Schottdorf-Affäre:Landtag kämpft um sein Kontrollrecht

Labor Schottdorf in Augsburg, 2014

Das Labor Schottdorf in Augsburg.

(Foto: Stefan Puchner)

Laborunternehmer Schottdorf will einen Untersuchungsausschuss gerichtlich verhindern und löst damit heftige Reaktionen aus. Strittige Fragen müssen erst einmal ausgeklammert werden - ein erster Erfolg für Anwalt Gauweiler.

Von Stefan Mayr, Frank Müller, Mike Szymanski

Kurz vor der Sommerpause geht es für den Landtag unerwartet heftig noch einmal ans Eingemachte: Der Versuch des Augsburger Laborunternehmers Bernd Schottdorf, einen mit seinem Fall befassten Untersuchungsausschuss zu blockieren, löste am Dienstag erhebliche Turbulenzen aus. Nun sei "der gesamte Landtag in der Pflicht, seine Rechte als Kontrollorgan zu sichern", forderte der SPD-Rechtspolitiker Franz Schindler.

--------

Arbeitsanweisung A >>
Beantworten Sie zum Textauszug über die Schottdorf-Affäre folgende Fragen:
(i) In welcher Stadt befindet sich das Labor Schottdorf?
(ii) Was will der Laborunternehmer Schottdorf gerichtlich verhindern?
(iii) Als was wird Franz Schindler bezeichnet?
Arbeitsanweisung B >>
Extrahieren Sie aus den Datensätzen jede Zeile, in der die Zeichenfolge „position“ vorkommt.

Gespeicherte Dateneinträge
--------

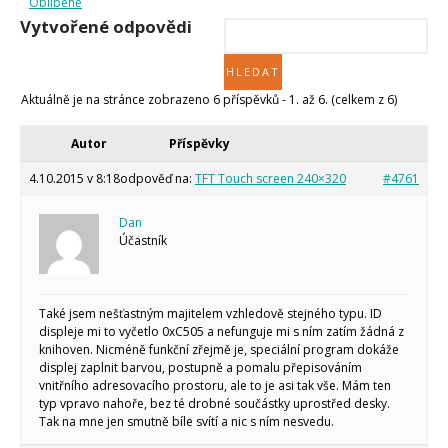
Oblíbené
Tinylab
Vytvořené odpovědi
Makeblock
Micro:bit
Videa
Koupit
Aktuálně je na stránce zobrazeno 6 příspěvků - 1. až 6. (celkem z 6)
Autor
Příspěvky
4.10.2015 v 8:18
odpověď na:
TFT Touch screen 240×320
#4761
Dan
Účastník
Také jsem nešťastným majitelem vzhledově stejného typu. ID
displeje mi to vyčetlo 0xC505 a nefunguje mi s ním zatím žádná z
knihoven. Nicméně funkční zřejmě je, speciální program dokáže
displej zaplnit barvou, postupně a pomalu přepisováním
vnitřního adresovacího prostoru, ale to je asi tak vše. Mám ten
typ vpravo nahoře, bez té drobné součástky uprostřed desky.
Tak na mne jen smutně bíle svítí a nic s ním nesvedu.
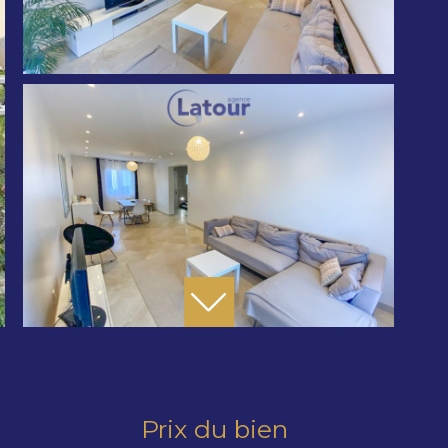
Prix du bien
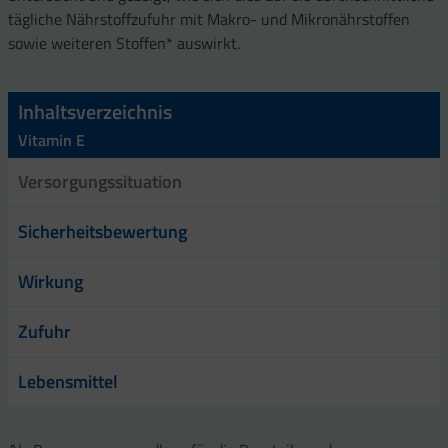
tägliche Nährstoffzufuhr mit Makro- und Mikronährstoffen
sowie weiteren Stoffen* auswirkt.
Inhaltsverzeichnis
Vitamin E
Versorgungssituation
Sicherheitsbewertung
Wirkung
Zufuhr
Lebensmittel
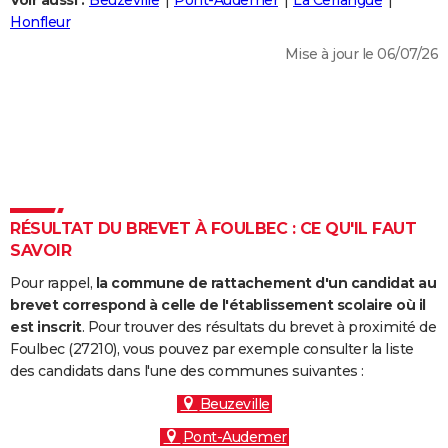
Voir aussi :
Beuzeville
Pont-Audemer
La Cerlangue
City break
Voyage de noces
Climat
Destinations
Voyage nature
Forum
+
Honfleur
PHOTO
Mise à jour le 06/07/26
GUIDES D'ACHAT
BONS PLANS
CARTE DE VOEUX
Carte Bonne année
Carte Pâques
Carte de Noël
Carte Saint-Valentin
Carte d'anniversaire
DICTIONNAIRE
Biographies
Expressions
Dictionnaire
Citations
Proverbes
RÉSULTAT DU BREVET À FOULBEC : CE QU'IL FAUT
PROGRAMME TV
SAVOIR
COPAINS D'AVANT
Pour rappel,
la commune de rattachement d'un candidat au
Se connecter
Collèges
Universités
Service militaire
S'inscrire
Lycées
Primaires
Entreprises
Avis de recherche
brevet correspond à celle de l'établissement scolaire où il
AVIS DE DÉCÈS
est inscrit
. Pour trouver des résultats du brevet à proximité de
Foulbec (27210), vous pouvez par exemple consulter la liste
FORUM
des candidats dans l'une des communes suivantes :
Lifestyle
Sport
Television
Cinema
Bricolage
Culture
Auto
Voyage
Beuzeville
Pont-Audemer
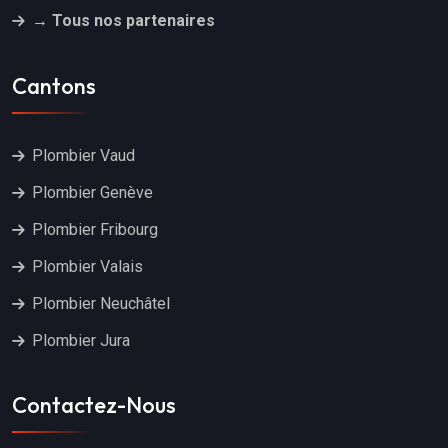
→ Tous nos partenaires
Cantons
Plombier Vaud
Plombier Genève
Plombier Fribourg
Plombier Valais
Plombier Neuchâtel
Plombier Jura
Contactez-Nous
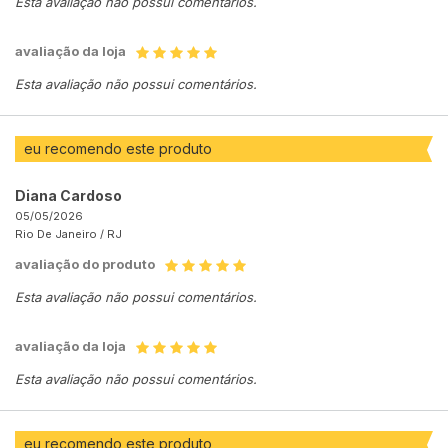
Esta avaliação não possui comentários.
avaliação da loja
Esta avaliação não possui comentários.
eu recomendo este produto
Diana Cardoso
05/05/2026
Rio De Janeiro /
RJ
avaliação do produto
Esta avaliação não possui comentários.
avaliação da loja
Esta avaliação não possui comentários.
eu recomendo este produto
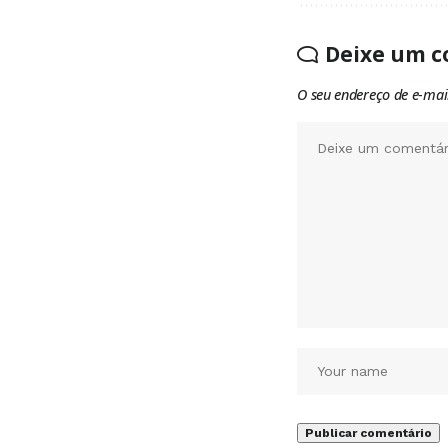
Deixe um c
O seu endereço de e-mai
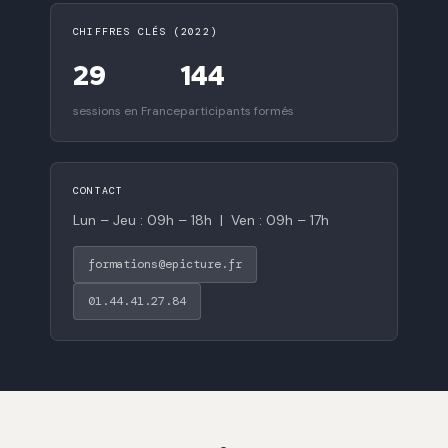
CHIFFRES CLÉS (2022)
29
144
sessions en France
participants formés
CONTACT
Lun – Jeu : 09h – 18h | Ven : 09h – 17h
formations@epicture.fr
01.44.41.27.84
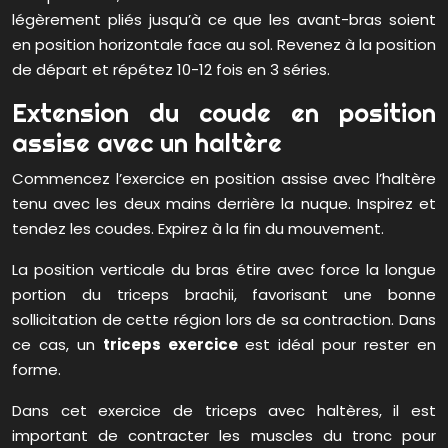
légèrement pliés jusqu’à ce que les avant-bras soient
en position horizontale face au sol. Revenez à la position
de départ et répétez 10-12 fois en 3 séries.
Extension du coude en position
assise avec un haltère
Commencez l’exercice en position assise avec l’haltère
tenu avec les deux mains derrière la nuque. Inspirez et
tendez les coudes. Expirez à la fin du mouvement.
La position verticale du bras étire avec force la longue
portion du triceps brachii, favorisant une bonne
sollicitation de cette région lors de sa contraction. Dans
ce cas, un
triceps exercice
est idéal pour rester en
forme.
Dans cet exercice de triceps avec haltères, il est
important de contracter les muscles du tronc pour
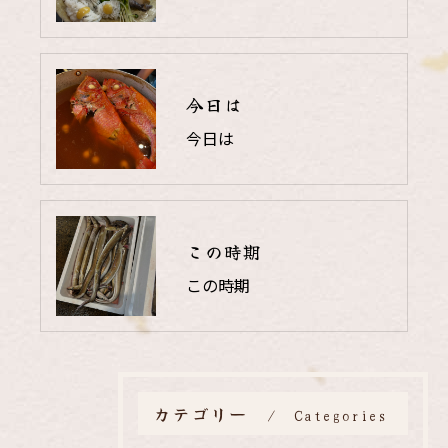
今日は
今日は
この時期
この時期
カテゴリー
Categories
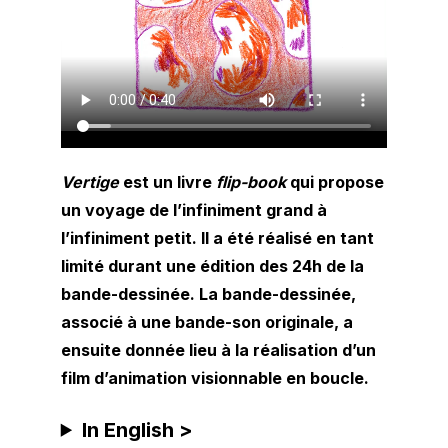
Vertige
est un livre
flip-book
qui propose
un voyage de l’infiniment grand à
l’infiniment petit. Il a été réalisé en tant
limité durant une édition des 24h de la
bande-dessinée. La bande-dessinée,
associé à une bande-son originale, a
ensuite donnée lieu à la réalisation d’un
film d’animation visionnable en boucle.
In English >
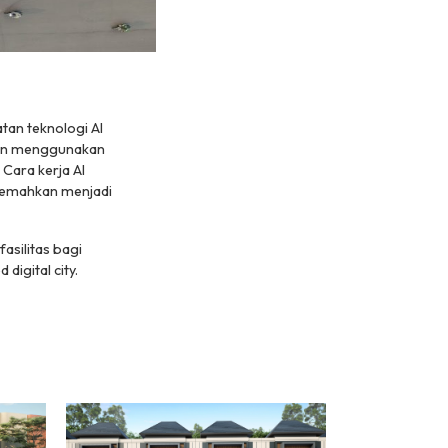
an teknologi AI
 dan menggunakan
. Cara kerja
AI
jemahkan menjadi
silitas bagi
 digital city.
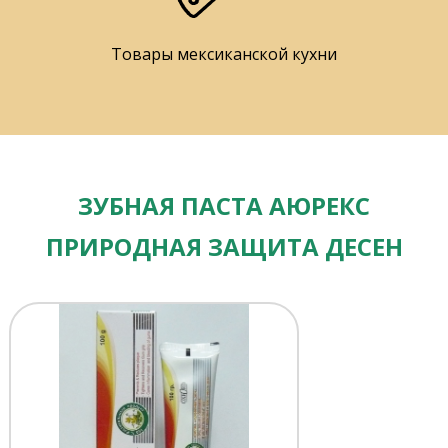
Товары мексиканской кухни
ЗУБНАЯ ПАСТА АЮРЕКС
ПРИРОДНАЯ ЗАЩИТА ДЕСЕН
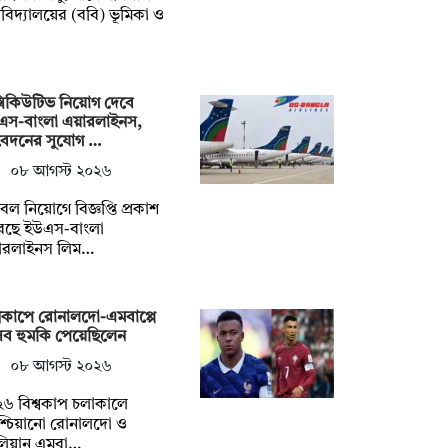
্ববিদ্যালয়ের (ববি) ভূমিকা ও
সিকিউটিভ নিয়োগ দেবে
এস-বাংলা এয়ারলাইনস,
েদনের সুযোগ …
০৮ আগস্ট ২০২৬
ল নিয়োগে বিজ্ঞপ্তি প্রকাশ
েছে ইউএস-বাংলা
ারলাইনস লিম…
্বকাপে রোনালদো-এমবাপ্পে
সব হুমকি পেয়েছিলেন
০৮ আগস্ট ২০২৬
৬ বিশ্বকাপ চলাকালে
িশ্চিয়ানো রোনালদো ও
লিয়ান এমবা…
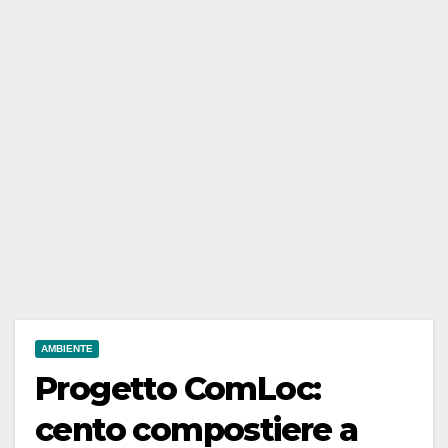
AMBIENTE
Progetto ComLoc:
cento compostiere a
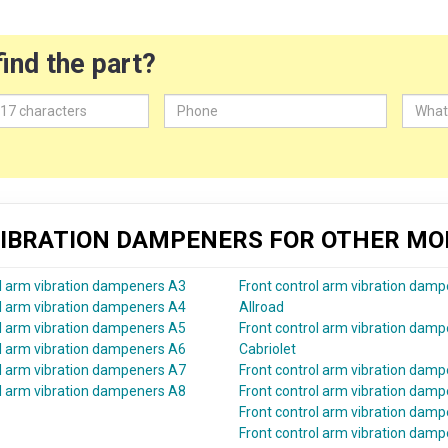
find the part?
IBRATION DAMPENERS FOR OTHER MO
ol arm vibration dampeners A3
Front control arm vibration dam
ol arm vibration dampeners A4
Allroad
ol arm vibration dampeners A5
Front control arm vibration dam
ol arm vibration dampeners A6
Cabriolet
ol arm vibration dampeners A7
Front control arm vibration dam
ol arm vibration dampeners A8
Front control arm vibration damp
Front control arm vibration dam
Front control arm vibration dam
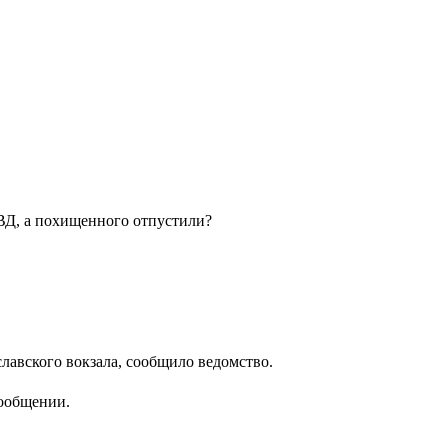
МВД, а похищенного отпустили?
лавского вокзала, сообщило ведомство.
сообщении.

--------

Schriftliche Lösung A >>
(i) In Augsburg.
(ii) Einen Untersuchungsausschuss.
(iii) Als SPD-Rechtspolitiker.

Schriftliche Lösung B >>
en position horizontale face au sol. Revenez à la position
Extension du coude en position
Commencez l’exercice en position assise avec l’haltère
La position verticale du bras étire avec force la longue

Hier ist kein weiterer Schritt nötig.